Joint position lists
---+---

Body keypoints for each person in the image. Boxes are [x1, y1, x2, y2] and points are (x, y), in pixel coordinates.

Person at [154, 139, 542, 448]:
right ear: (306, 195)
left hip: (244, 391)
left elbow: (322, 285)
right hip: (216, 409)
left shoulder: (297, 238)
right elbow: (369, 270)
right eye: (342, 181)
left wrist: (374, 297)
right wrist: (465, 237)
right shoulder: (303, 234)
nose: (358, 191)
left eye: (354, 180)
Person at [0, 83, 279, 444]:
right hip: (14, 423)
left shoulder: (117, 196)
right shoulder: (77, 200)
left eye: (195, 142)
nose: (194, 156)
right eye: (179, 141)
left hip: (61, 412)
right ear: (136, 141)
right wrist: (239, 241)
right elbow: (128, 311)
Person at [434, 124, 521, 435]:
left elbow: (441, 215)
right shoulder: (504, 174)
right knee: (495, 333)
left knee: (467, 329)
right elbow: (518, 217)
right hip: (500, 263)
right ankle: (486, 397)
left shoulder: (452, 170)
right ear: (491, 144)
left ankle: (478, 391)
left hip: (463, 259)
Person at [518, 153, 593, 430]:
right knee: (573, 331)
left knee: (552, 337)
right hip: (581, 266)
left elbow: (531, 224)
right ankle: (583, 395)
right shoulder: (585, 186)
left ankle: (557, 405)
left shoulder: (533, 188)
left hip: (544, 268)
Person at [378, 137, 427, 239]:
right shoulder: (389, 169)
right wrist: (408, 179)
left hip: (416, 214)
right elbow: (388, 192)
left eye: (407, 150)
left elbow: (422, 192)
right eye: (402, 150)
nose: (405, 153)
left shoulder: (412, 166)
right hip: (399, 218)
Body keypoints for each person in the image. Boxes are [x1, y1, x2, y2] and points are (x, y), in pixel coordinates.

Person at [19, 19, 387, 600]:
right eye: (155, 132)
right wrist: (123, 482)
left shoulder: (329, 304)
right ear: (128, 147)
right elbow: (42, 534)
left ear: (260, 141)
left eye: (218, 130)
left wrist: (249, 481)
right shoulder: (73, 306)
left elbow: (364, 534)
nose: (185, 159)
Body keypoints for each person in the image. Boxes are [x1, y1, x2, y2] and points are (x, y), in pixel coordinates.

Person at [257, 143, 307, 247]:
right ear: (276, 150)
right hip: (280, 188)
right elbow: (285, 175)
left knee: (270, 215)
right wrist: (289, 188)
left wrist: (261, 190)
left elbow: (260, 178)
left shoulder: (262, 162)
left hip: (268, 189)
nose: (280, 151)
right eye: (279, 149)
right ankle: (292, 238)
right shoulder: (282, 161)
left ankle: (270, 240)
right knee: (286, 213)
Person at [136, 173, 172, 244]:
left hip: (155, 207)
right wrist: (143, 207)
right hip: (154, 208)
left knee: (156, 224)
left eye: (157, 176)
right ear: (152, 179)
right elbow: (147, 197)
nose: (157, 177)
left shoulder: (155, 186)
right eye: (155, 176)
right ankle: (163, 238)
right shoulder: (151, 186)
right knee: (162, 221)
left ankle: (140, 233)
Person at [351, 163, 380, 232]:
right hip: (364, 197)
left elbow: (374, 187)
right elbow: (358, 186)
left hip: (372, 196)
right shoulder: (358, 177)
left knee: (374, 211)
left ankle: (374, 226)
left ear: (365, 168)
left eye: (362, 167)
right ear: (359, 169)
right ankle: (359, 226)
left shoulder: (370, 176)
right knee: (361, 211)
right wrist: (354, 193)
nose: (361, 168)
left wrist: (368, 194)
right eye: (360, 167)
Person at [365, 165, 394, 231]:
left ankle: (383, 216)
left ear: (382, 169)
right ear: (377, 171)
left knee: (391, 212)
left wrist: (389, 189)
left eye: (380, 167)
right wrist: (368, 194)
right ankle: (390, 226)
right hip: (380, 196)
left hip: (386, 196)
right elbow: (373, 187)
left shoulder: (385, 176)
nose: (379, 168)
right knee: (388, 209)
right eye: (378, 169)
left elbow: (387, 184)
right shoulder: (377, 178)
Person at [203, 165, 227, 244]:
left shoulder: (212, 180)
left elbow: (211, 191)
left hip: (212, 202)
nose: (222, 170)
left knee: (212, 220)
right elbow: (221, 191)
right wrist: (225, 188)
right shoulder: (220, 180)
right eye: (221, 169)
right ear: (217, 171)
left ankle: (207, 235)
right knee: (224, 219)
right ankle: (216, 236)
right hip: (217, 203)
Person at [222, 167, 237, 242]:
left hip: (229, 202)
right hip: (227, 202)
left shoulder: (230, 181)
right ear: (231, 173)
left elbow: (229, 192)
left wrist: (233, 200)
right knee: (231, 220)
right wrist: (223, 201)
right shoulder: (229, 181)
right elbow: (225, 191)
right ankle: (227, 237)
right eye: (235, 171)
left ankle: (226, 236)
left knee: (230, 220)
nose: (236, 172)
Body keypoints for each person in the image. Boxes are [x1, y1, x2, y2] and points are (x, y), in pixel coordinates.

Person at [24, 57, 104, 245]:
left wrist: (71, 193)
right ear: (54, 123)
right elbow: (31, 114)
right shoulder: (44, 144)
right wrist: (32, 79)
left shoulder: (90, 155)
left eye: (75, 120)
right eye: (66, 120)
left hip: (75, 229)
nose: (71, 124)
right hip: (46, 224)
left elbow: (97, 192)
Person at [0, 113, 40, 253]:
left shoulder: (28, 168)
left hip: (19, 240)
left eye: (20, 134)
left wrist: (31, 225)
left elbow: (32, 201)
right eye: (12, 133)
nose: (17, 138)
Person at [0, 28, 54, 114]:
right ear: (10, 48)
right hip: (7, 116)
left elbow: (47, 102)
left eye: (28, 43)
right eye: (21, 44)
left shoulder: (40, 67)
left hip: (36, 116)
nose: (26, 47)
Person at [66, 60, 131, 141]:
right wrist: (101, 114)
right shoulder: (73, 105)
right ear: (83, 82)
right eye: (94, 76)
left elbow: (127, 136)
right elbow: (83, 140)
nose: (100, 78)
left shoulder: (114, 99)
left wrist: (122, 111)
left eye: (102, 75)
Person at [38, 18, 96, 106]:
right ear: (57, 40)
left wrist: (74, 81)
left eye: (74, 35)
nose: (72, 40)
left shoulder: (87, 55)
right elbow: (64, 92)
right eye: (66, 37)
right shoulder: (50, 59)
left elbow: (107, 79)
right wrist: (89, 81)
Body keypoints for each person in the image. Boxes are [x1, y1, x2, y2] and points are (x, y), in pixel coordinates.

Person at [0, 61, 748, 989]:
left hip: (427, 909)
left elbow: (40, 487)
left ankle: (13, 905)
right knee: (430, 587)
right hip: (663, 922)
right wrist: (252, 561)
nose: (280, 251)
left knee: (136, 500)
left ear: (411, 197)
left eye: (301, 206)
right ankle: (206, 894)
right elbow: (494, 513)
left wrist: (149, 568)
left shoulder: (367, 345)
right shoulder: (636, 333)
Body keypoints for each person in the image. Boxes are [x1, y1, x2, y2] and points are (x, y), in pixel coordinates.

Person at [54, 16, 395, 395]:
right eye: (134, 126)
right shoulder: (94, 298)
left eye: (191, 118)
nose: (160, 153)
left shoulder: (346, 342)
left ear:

---+---

Your goal: All the records above need to be printed exactly.

Worked solution:
Body keypoints for each person in the image. Boxes are [x1, y1, x2, y2] and points are (x, y), in pixel coordinates.

Person at [154, 139, 542, 448]:
right ear: (306, 195)
left hip: (244, 391)
left elbow: (322, 285)
right hip: (216, 409)
left shoulder: (297, 238)
right elbow: (369, 270)
right eye: (342, 181)
left wrist: (374, 297)
right wrist: (465, 237)
right shoulder: (303, 234)
nose: (358, 191)
left eye: (354, 180)
Person at [0, 83, 279, 444]:
right hip: (14, 423)
left shoulder: (117, 196)
right shoulder: (77, 200)
left eye: (195, 142)
nose: (194, 156)
right eye: (179, 141)
left hip: (61, 412)
right ear: (136, 141)
right wrist: (239, 241)
right elbow: (128, 311)
Person at [434, 124, 521, 435]:
left elbow: (441, 215)
right shoulder: (504, 174)
right knee: (495, 333)
left knee: (467, 329)
right elbow: (518, 217)
right hip: (500, 263)
right ankle: (486, 397)
left shoulder: (452, 170)
right ear: (491, 144)
left ankle: (478, 391)
left hip: (463, 259)
Person at [518, 153, 593, 430]:
right knee: (573, 331)
left knee: (552, 337)
right hip: (581, 266)
left elbow: (531, 224)
right ankle: (583, 395)
right shoulder: (585, 186)
left ankle: (557, 405)
left shoulder: (533, 188)
left hip: (544, 268)
Person at [378, 137, 427, 239]:
right shoulder: (389, 169)
right wrist: (408, 179)
left hip: (416, 214)
right elbow: (388, 192)
left eye: (407, 150)
left elbow: (422, 192)
right eye: (402, 150)
nose: (405, 153)
left shoulder: (412, 166)
right hip: (399, 218)
Body keypoints for each person in the image. Boxes are [x1, y1, x2, y2] and points are (x, y), in pixel coordinates.

Person at [19, 19, 387, 600]:
right eye: (155, 132)
right wrist: (123, 482)
left shoulder: (329, 304)
right ear: (128, 147)
right elbow: (42, 534)
left ear: (260, 141)
left eye: (218, 130)
left wrist: (249, 481)
right shoulder: (73, 306)
left elbow: (364, 534)
nose: (185, 159)
Body keypoints for each person in the image. Boxes are [x1, y1, x2, y2] and points are (x, y), in pixel coordinates.

Person at [257, 143, 307, 247]:
right ear: (276, 150)
right hip: (280, 188)
right elbow: (285, 175)
left knee: (270, 215)
right wrist: (289, 188)
left wrist: (261, 190)
left elbow: (260, 178)
left shoulder: (262, 162)
left hip: (268, 189)
nose: (280, 151)
right eye: (279, 149)
right ankle: (292, 238)
right shoulder: (282, 161)
left ankle: (270, 240)
right knee: (286, 213)
Person at [136, 173, 172, 244]:
left hip: (155, 207)
right wrist: (143, 207)
right hip: (154, 208)
left knee: (156, 224)
left eye: (157, 176)
right ear: (152, 179)
right elbow: (147, 197)
nose: (157, 177)
left shoulder: (155, 186)
right eye: (155, 176)
right ankle: (163, 238)
right shoulder: (151, 186)
right knee: (162, 221)
left ankle: (140, 233)
Person at [351, 163, 380, 232]:
right hip: (364, 197)
left elbow: (374, 187)
right elbow: (358, 186)
left hip: (372, 196)
right shoulder: (358, 177)
left knee: (374, 211)
left ankle: (374, 226)
left ear: (365, 168)
left eye: (362, 167)
right ear: (359, 169)
right ankle: (359, 226)
left shoulder: (370, 176)
right knee: (361, 211)
right wrist: (354, 193)
nose: (361, 168)
left wrist: (368, 194)
right eye: (360, 167)
Person at [365, 165, 394, 231]:
left ankle: (383, 216)
left ear: (382, 169)
right ear: (377, 171)
left knee: (391, 212)
left wrist: (389, 189)
left eye: (380, 167)
right wrist: (368, 194)
right ankle: (390, 226)
right hip: (380, 196)
left hip: (386, 196)
right elbow: (373, 187)
left shoulder: (385, 176)
nose: (379, 168)
right knee: (388, 209)
right eye: (378, 169)
left elbow: (387, 184)
right shoulder: (377, 178)
Person at [203, 165, 227, 244]:
left shoulder: (212, 180)
left elbow: (211, 191)
left hip: (212, 202)
nose: (222, 170)
left knee: (212, 220)
right elbow: (221, 191)
right wrist: (225, 188)
right shoulder: (220, 180)
right eye: (221, 169)
right ear: (217, 171)
left ankle: (207, 235)
right knee: (224, 219)
right ankle: (216, 236)
right hip: (217, 203)
Person at [222, 167, 237, 242]:
left hip: (229, 202)
right hip: (227, 202)
left shoulder: (230, 181)
right ear: (231, 173)
left elbow: (229, 192)
left wrist: (233, 200)
right knee: (231, 220)
right wrist: (223, 201)
right shoulder: (229, 181)
right elbow: (225, 191)
right ankle: (227, 237)
right eye: (235, 171)
left ankle: (226, 236)
left knee: (230, 220)
nose: (236, 172)
Body keypoints for each person in the image. Boxes are [x1, y1, x2, y2] and points are (x, y), in pixel coordinates.

Person at [24, 57, 104, 245]:
left wrist: (71, 193)
right ear: (54, 123)
right elbow: (31, 114)
right shoulder: (44, 144)
right wrist: (32, 79)
left shoulder: (90, 155)
left eye: (75, 120)
right eye: (66, 120)
left hip: (75, 229)
nose: (71, 124)
right hip: (46, 224)
left elbow: (97, 192)
Person at [0, 113, 40, 253]:
left shoulder: (28, 168)
left hip: (19, 240)
left eye: (20, 134)
left wrist: (31, 225)
left elbow: (32, 201)
right eye: (12, 133)
nose: (17, 138)
Person at [0, 28, 54, 114]:
right ear: (10, 48)
right hip: (7, 116)
left elbow: (47, 102)
left eye: (28, 43)
right eye: (21, 44)
left shoulder: (40, 67)
left hip: (36, 116)
nose: (26, 47)
Person at [66, 60, 131, 141]:
right wrist: (101, 114)
right shoulder: (73, 105)
right ear: (83, 82)
right eye: (94, 76)
left elbow: (127, 136)
right elbow: (83, 140)
nose: (100, 78)
left shoulder: (114, 99)
left wrist: (122, 111)
left eye: (102, 75)
Person at [38, 18, 96, 106]:
right ear: (57, 40)
left wrist: (74, 81)
left eye: (74, 35)
nose: (72, 40)
left shoulder: (87, 55)
right elbow: (64, 92)
right eye: (66, 37)
right shoulder: (50, 59)
left elbow: (107, 79)
right wrist: (89, 81)
Body keypoints for each person in the image. Boxes are [x1, y1, x2, y2] and points are (x, y), in pixel coordinates.

Person at [0, 61, 748, 989]:
left hip: (427, 909)
left elbow: (40, 487)
left ankle: (13, 905)
right knee: (430, 587)
right hip: (663, 922)
right wrist: (252, 561)
nose: (280, 251)
left knee: (136, 500)
left ear: (411, 197)
left eye: (301, 206)
right ankle: (206, 894)
right elbow: (494, 513)
left wrist: (149, 568)
left shoulder: (367, 345)
right shoulder: (636, 333)
Body keypoints for each person in the image. Boxes are [x1, y1, x2, y2] and points are (x, y), in pixel coordinates.

Person at [54, 16, 395, 395]:
right eye: (134, 126)
right shoulder: (94, 298)
left eye: (191, 118)
nose: (160, 153)
left shoulder: (346, 342)
left ear:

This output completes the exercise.